There are some concessions made to having flexible sideboard cards so that
you can be prepared for a wide variety of matchups, but those concessions
are only made to the minimum amount necessary to have cohesive sideboard
plans and not a single card more because the ideal is to have the highest
potential cards possible in games 2 and 3.

Opportunity Cost

The last of my three metrics, opportunity cost, is the trickiest to define.
Essentially, it’s the level of constraint playing a certain card puts on
how you build the rest of your deck. A card like Anointed Procession is
powerful, but only in a very specific shell.

Modern is filled with cards that have high opportunity cost because the
format is large enough to be able to satisfy their high deckbuilding
constraints and unlock their full potential. Ancient Stirrings needs to be
in a deck with nearly all colorless cards but finds multiple homes in
Modern, to the point where there has been talk of banning the card. Same
for Mox Opal, Hollow One, and Restore Balance. Cards with a high
opportunity cost are often of the high ceiling variety since they depend on
the cards around them, but not always, as seen in the above example of
Ancient Stirrings.

Obviously the more restrictive a card’s mana cost the higher its
opportunity cost and vice versa, which is a major reason why Smuggler’s
Copter was so oppressive. Having that high a rate appear on a card that
could be played in any aggressive deck meant that it did see play in every
aggressive deck, irreparably damaging the diversity of aggressive decks in

The central question to answer when thinking about the opportunity cost of
a card is “Is the payoff for my effort worthwhile?” If you’re going to jump
through some hoops to make a certain card work, then the result better be
significantly more powerful than what the rest of the format offers. A deck
like Merfolk in Modern compares unfavorably to Humans on that metric, since
it’s about as fast but with significantly less disruption, so unless
Spreading Seas is incredibly well-positioned I don’t see the point of
playing Merfolk.

The cards with the lowest opportunity cost are those that are good nearly
all the time, like cheap cantrips and those that reward you for simply
playing a normal game of Magic, like Tarmogoyf.

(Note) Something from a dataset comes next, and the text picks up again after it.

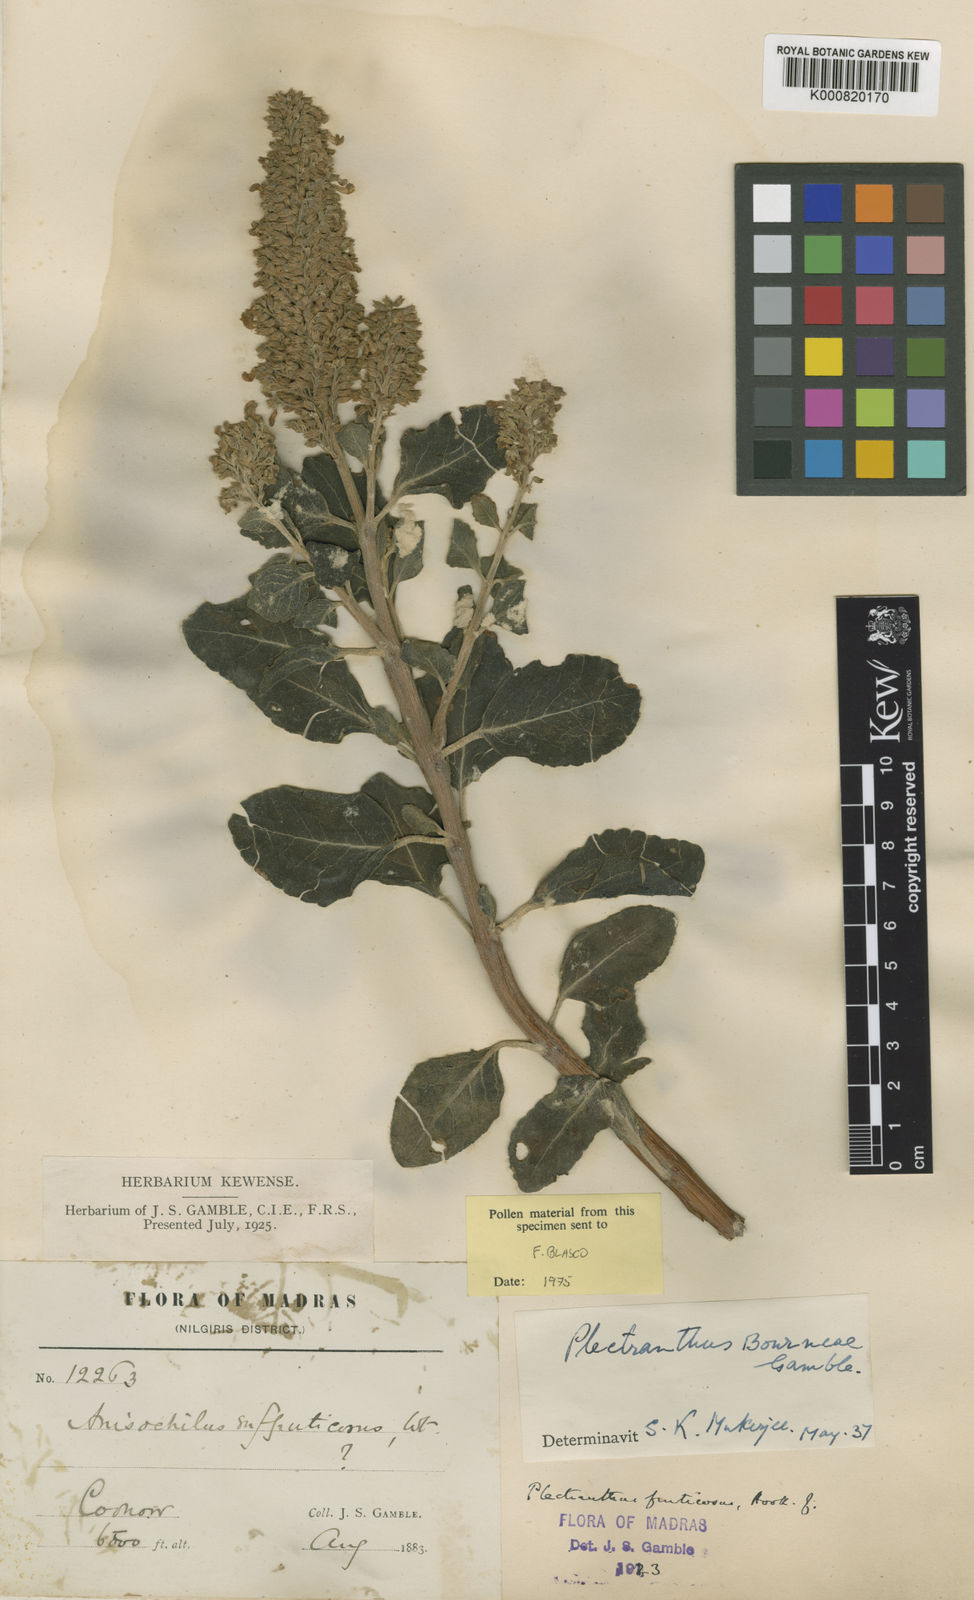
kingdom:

When Tarmogoyf was first printed you would often see players add Chromatic
Star or Evolving Wilds to their deck to pump it, but it quickly became
evident that those cards were unnecessary. Plenty of types hit the
graveyard organically so there’s no need to help it along at the cost of
playing weaker cards.

I don’t think any of these concepts are new to most experienced players,
but I often see them rely on one over the others in justifying adding or
removing a certain card without thinking about how they interact with each
other. You need to use all three in concert and within the context of your
deck to make an informed decision.

Consider the various options for graveyard hate in Modern. It’s a more
complicated process than picking the most powerful option in your colors.
Jund wants a high floor card that accrues value so it utilizes Nihil
Spellbomb most often.

Snapcaster Mage decks often go for Surgical Extraction because its ceiling
is higher there than elsewhere, which changes how you rate it relative to
the other options.

Then there’s Dredge, a deck that draws very few cards after its opening
hand, so playing Leyline of the Void makes sense since the floor of the
card, drawing it after your opening hand, is highly unlikely to occur while
the ceiling is incredibly high.

So as with everything in Magic, context is critical. This is a heuristic
meant as a guide, not a strict set of rules to be slavishly followed. But I
find having a systematic process for making complicated decisions helps
immensely in wading through the many variables and distilling the problem
to its core elements.

Magic is amazingly daunting in its complexity, so any way you have that can
reasonably simplify it will be helpful.